__Excerpt to read__.

Activities such as writing code and solving math problems are often perceived as purely intellectual pursuits. But this ignores the fact that they involve the mental equivalent of muscle memory.
The idea of muscle memory is a powerful concept in human learning. It has helped millions of people to understand the importance of practice in learning motor tasks. However, it’s also misleading because it excludes skills that don’t involve using muscles.
I believe that a similar principle operates in learning intellectual skills. Lack of recognition of this fact has made it harder for people to appreciate the importance of practice in acquiring those skills as well.
The phenomenon of muscle memory is widely acknowledged. When you repeatedly practice balancing on a bicycle, swinging a tennis racquet, or typing without looking at the keyboard, adaptations in your brain, nervous system, and muscles eventually allow you to carry out the task without having to consciously pay attention to it.
The brain and nervous system are central to learning intellectual skills, and these parts of the body also respond to practice. Whether you’re writing code, solving math problems, or playing chess, practice makes you better at it. It leads your brain to form mental chunks that allow you to reason at a higher level. For example, a novice programmer has to think carefully about every parenthesis or colon, but with enough practice, coding common subroutines can take little conscious effort. Practice frees up your attention to focus on higher-level architectural issues.
Of course, there are biological differences between learning motor skills and learning intellectual skills. For example, the former involves parts of the brain that specialize in movement. And the physical world presents somewhat different challenges each time you perform an action (for example, your bicycle hits different bumps, and an opposing tennis player returns each of your serves differently). Thus practicing motor skills automatically leads you to try out your actions in different situations, which trains your brain to adapt to different problems.
But I think there are more similarities than people generally appreciate. While watching videos of people playing tennis can help your game, you can’t learn to play tennis solely by watching videos. Neither can you learn to code solely by watching videos of coding. You have to write code, see it sometimes work and sometimes not, and use that feedback to keep improving. Like muscle memory, this kind of learning requires training the brain and nervous system through repetition, focused attention, making decisions, and taking breaks between practice sessions to consolidate learning. And, like muscle memory, it benefits from variation: When practicing an intellectual task, we need to challenge ourselves to work through a variety of situations rather than, say, repeatedly solving the same coding problem.
All of this leads me to think that we need an equivalent term for muscle memory in the intellectual domain. As knowledge work has come to play a larger economic role relative to physical labor, the ability to learn intellectual tasks has become much more important than it was when psychologists formed the idea of muscle memory around 150 years ago. This new term would help people understand that practice is as crucial to developing intellectual skills as muscular ones.
How about intellect memory? It’s not an elegant phrase, but it acknowledges this under-appreciated reality of learning.
What intellectual task do you develop intellect memory for, and can you find time in your schedule to do the necessary practice? After all, there’s no better way to learn.

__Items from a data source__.
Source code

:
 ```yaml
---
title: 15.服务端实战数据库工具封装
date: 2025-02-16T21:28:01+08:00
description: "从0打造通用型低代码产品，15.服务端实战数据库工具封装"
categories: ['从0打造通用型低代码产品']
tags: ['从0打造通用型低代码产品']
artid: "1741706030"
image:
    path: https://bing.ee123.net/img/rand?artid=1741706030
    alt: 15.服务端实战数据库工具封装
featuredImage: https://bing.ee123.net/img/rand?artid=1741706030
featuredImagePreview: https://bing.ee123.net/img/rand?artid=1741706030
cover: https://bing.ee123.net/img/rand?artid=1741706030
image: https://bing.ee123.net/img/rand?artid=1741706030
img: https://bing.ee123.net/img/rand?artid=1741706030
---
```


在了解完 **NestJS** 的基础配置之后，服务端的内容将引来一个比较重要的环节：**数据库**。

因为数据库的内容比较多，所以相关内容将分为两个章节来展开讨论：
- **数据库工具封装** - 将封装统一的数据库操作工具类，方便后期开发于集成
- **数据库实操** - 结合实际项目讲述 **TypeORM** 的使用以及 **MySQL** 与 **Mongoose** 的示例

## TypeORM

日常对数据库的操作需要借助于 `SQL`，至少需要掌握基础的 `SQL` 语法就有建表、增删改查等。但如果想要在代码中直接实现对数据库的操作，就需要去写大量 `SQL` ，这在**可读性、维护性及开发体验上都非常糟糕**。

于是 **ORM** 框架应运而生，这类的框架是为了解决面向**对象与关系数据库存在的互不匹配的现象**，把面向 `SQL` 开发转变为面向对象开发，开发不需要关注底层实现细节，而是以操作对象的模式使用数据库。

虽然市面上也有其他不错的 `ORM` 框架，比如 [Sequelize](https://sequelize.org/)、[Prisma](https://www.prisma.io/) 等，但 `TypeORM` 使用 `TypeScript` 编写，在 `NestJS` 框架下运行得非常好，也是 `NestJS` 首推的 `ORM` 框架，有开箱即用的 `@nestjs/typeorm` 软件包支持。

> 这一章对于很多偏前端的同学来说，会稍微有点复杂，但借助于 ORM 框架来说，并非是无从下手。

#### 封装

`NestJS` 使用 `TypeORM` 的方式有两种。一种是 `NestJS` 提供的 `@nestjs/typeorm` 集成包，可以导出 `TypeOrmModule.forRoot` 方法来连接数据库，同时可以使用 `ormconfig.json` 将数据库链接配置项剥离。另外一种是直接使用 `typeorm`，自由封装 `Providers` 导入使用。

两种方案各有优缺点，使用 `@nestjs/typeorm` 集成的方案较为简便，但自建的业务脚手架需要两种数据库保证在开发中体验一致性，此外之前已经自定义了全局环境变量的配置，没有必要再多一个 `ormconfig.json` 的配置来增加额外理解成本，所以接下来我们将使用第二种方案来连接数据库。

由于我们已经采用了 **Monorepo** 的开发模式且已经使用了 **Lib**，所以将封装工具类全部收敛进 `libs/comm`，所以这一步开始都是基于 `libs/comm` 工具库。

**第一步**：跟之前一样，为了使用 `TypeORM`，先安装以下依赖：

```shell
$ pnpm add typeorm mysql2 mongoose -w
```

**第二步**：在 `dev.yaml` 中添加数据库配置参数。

__Assignment__. Quote the essay on intellect memory from "Of course, there" up to and including "to different problems.". The data here is separate material with no connection to the essay.

__Expected output__.
Of course, there are biological differences between learning motor skills and learning intellectual skills. For example, the former involves parts of the brain that specialize in movement. And the physical world presents somewhat different challenges each time you perform an action (for example, your bicycle hits different bumps, and an opposing tennis player returns each of your serves differently). Thus practicing motor skills automatically leads you to try out your actions in different situations, which trains your brain to adapt to different problems.